The hope that God offers is something to build on, it’s an anchor, it keeps us from drifting after this and that, it is the rock on which the Christian stands, one that cannot be moved or shaken. This is the hope of God, and this hope is forever bound up in the resurrection of Christ that we celebrate today. That work that took a cross, the very symbol of death and despair and a tomb, the epitome of hopelessness and turned them forever into symbols of life and hope for the believer, that whoever believes in what was accomplished upon that cross and believes in who it was that walked out of that tomb would be saved. That’s the hope we have. As Peter writes:

1PE 1:3 Praise be to the God and Father of our Lord Jesus Christ! In his great mercy he has given us new birth into a living hope through the resurrection of Jesus Christ from the dead,

That’s the Good News of the gospel, Jesus Christ is risen today!

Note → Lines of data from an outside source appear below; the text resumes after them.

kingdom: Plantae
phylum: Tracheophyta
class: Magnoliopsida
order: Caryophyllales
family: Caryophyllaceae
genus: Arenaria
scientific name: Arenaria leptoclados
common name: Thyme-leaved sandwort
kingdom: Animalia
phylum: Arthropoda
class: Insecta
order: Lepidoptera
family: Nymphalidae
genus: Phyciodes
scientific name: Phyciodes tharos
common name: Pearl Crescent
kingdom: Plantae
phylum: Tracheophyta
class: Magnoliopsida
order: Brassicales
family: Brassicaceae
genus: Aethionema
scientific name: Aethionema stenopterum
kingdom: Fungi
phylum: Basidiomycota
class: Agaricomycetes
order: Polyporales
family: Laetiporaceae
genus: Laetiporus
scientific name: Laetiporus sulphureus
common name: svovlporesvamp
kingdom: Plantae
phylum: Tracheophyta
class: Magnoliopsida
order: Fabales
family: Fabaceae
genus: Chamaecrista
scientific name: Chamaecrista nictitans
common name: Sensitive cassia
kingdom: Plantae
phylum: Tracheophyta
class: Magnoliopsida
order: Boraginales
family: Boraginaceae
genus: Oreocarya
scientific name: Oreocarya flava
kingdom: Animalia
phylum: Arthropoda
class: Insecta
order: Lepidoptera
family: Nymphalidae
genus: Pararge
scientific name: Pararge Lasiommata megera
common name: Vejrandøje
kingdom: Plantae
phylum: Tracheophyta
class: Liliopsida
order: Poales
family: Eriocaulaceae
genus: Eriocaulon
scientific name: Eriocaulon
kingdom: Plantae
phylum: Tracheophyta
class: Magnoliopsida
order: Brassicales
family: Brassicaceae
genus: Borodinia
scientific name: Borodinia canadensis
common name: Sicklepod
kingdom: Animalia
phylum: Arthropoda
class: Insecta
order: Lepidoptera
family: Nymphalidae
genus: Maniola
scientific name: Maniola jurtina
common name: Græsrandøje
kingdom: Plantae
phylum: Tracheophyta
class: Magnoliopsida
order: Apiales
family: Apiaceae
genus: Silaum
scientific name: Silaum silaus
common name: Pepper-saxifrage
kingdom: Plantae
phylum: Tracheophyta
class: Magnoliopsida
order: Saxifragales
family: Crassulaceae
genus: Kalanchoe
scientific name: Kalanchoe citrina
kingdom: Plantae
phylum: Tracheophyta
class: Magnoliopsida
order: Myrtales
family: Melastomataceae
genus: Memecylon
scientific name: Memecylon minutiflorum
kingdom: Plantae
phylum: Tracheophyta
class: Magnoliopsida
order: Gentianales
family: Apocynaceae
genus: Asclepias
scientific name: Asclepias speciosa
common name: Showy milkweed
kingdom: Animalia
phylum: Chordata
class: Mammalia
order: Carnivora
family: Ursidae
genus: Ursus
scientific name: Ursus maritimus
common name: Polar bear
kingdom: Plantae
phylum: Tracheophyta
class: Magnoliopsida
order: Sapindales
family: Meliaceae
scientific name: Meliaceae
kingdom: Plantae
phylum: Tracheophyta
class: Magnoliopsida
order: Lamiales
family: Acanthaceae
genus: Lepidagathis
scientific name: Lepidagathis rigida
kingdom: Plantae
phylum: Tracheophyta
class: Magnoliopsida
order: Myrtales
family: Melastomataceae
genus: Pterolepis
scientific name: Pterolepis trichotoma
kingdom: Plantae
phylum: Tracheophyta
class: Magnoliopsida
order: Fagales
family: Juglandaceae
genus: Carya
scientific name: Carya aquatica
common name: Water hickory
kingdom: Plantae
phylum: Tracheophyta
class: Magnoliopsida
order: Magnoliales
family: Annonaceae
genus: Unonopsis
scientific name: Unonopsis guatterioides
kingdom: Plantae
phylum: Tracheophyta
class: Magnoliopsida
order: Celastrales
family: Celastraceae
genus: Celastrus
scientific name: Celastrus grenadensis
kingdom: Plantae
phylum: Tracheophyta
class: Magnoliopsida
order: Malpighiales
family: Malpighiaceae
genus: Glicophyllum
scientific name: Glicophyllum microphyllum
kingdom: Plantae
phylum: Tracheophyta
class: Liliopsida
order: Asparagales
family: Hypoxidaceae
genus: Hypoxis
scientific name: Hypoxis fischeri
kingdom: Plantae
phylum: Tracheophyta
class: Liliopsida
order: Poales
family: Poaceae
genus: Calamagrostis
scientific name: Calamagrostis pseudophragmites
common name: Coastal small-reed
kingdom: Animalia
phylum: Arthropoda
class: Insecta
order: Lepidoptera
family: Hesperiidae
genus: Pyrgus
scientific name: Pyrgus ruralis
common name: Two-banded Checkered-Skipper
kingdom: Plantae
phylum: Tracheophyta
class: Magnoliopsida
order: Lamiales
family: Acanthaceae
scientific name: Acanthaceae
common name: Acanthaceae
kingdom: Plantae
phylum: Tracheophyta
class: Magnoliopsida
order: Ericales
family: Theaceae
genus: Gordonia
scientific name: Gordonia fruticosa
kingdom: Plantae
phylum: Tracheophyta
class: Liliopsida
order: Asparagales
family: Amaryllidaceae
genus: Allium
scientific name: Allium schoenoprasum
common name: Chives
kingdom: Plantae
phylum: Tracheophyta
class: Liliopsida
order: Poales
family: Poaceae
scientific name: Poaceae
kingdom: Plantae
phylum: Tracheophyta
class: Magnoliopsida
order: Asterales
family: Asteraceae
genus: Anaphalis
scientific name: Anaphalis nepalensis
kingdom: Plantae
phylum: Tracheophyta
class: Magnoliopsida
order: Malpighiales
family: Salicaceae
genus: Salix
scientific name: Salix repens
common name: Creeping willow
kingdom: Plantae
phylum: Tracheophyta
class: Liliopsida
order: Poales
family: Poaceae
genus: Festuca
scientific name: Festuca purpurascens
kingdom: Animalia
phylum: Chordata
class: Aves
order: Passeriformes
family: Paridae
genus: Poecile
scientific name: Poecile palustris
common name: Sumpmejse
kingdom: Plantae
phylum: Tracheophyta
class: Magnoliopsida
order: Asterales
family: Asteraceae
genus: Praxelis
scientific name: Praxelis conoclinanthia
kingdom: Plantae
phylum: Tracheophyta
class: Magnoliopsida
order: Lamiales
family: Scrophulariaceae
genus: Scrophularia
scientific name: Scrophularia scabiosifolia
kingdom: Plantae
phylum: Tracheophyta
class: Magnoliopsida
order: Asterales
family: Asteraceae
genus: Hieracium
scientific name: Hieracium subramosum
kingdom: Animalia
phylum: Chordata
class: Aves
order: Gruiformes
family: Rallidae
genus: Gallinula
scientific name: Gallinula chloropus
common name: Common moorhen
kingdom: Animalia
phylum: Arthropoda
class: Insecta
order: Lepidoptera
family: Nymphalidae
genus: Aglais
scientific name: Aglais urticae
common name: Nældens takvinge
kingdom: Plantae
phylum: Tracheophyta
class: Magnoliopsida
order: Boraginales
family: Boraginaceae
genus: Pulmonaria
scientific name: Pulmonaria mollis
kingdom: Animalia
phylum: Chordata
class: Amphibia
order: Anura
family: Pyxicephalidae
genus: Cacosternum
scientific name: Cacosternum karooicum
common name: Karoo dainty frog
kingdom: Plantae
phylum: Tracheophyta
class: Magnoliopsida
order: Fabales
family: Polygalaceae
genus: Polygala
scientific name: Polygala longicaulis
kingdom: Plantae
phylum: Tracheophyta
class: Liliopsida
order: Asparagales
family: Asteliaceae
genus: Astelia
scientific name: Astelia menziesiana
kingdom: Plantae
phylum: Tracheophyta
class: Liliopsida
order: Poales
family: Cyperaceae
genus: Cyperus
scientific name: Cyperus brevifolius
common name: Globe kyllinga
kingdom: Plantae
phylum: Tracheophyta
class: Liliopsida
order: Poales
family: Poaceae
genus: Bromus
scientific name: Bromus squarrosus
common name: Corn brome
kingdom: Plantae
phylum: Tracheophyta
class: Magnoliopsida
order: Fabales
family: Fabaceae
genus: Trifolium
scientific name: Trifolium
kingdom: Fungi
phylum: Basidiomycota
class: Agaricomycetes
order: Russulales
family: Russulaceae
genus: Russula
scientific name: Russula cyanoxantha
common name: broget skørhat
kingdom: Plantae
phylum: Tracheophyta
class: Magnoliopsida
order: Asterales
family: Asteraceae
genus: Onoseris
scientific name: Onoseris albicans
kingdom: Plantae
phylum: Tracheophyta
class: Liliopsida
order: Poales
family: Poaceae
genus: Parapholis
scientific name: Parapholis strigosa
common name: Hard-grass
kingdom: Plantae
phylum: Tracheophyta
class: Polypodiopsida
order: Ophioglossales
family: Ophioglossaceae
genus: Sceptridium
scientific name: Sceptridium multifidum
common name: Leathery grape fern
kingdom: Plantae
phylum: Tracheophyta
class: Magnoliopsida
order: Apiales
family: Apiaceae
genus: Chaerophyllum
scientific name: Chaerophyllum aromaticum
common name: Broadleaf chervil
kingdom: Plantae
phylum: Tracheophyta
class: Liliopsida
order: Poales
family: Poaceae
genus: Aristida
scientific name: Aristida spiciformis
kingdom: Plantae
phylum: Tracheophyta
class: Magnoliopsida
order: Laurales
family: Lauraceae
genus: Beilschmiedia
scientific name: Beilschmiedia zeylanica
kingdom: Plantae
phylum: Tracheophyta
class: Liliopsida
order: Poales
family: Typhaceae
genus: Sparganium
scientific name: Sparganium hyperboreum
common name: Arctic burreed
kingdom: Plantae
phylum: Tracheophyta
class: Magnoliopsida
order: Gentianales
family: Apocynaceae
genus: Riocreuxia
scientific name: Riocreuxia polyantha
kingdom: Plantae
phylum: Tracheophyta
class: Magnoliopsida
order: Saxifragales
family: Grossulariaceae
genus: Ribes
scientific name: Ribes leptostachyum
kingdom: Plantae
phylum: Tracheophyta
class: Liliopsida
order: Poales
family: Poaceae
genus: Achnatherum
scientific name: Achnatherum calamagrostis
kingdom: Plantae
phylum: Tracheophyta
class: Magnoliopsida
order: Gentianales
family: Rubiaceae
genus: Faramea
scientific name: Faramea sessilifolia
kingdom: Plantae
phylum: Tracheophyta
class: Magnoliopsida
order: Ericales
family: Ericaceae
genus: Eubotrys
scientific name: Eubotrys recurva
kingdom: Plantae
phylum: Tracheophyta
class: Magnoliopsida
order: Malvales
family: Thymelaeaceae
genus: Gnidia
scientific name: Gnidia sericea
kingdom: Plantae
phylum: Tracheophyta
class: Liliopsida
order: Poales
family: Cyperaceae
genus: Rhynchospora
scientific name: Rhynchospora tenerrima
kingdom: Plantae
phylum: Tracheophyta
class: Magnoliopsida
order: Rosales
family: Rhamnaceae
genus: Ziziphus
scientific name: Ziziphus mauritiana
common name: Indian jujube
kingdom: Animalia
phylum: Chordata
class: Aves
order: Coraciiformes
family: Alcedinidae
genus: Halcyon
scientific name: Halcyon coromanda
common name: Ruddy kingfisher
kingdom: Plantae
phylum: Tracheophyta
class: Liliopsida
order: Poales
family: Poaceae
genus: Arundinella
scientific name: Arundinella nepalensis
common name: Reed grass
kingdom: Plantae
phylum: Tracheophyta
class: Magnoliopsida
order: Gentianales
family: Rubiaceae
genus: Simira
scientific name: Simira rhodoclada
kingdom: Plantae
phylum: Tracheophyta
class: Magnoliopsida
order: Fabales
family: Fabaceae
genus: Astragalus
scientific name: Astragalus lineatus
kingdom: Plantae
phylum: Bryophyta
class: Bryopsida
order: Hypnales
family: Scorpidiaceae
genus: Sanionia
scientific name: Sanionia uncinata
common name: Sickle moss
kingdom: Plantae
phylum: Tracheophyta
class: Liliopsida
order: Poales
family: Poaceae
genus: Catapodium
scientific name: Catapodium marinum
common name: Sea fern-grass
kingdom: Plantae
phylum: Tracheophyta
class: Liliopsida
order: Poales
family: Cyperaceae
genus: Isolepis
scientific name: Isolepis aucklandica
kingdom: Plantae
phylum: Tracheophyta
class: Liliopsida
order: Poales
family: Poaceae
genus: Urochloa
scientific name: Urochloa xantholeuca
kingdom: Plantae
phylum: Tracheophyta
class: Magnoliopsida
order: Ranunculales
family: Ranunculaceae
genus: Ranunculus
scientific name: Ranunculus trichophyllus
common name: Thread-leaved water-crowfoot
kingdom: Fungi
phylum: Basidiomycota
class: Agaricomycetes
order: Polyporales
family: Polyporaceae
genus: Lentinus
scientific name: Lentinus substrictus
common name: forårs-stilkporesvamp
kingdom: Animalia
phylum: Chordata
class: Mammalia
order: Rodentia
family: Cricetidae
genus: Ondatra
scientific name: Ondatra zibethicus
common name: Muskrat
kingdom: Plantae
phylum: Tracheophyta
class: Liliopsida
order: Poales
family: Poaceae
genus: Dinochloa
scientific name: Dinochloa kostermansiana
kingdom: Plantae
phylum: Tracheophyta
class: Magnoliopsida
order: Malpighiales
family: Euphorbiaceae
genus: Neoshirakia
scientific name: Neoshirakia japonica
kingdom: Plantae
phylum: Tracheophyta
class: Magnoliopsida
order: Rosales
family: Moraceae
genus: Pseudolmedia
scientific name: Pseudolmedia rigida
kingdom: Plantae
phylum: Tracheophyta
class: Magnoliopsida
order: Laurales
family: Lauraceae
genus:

Hallelujah there’s hope for us!

No one believed and hoped more than Christ’s disciples until that day that hope was taken away from them.

I. The Removal of Hope

Anything that we’ve hoped for in this life that has let us down, those times where we’ve been overwhelmed by those feelings that come when hope is lost or when we’ve found ourselves in a hopeless situation those times pale in comparison to what the disciples went through on that dark day that Christ was crucified. That was the day that their hope died. The disciples and Jesus’ followers had all of their hopes pinned up in this man called Jesus. They had left everything to follow him. Homes, families, jobs, possessions, everything was left behind because of the hope of the message this man proclaimed. And they believed Him. They watched as the crowds flocked to Him. They listened as He taught in a way that no one before Him had ever taught before. Not as one with simply a knowledge of the Law, but as one with the very authority of God behind His words. They watched in awe as blind men received their sight, as the deaf heard and the lame walked. They saw a man with a shriveled hand stretch it out to wholeness again at the command of this man. They saw demons flee and tremble, they saw the crashing waves stilled by a word from His mouth. They had been the ones holding the baskets of left-over fish and bread after Jesus had fed 5,000 people with only a small boy’s lunch. They watched as He talked with the Pharisees in a way that no one else had dared. They themselves had been given the power to heal and to drive out demons in this man’s name.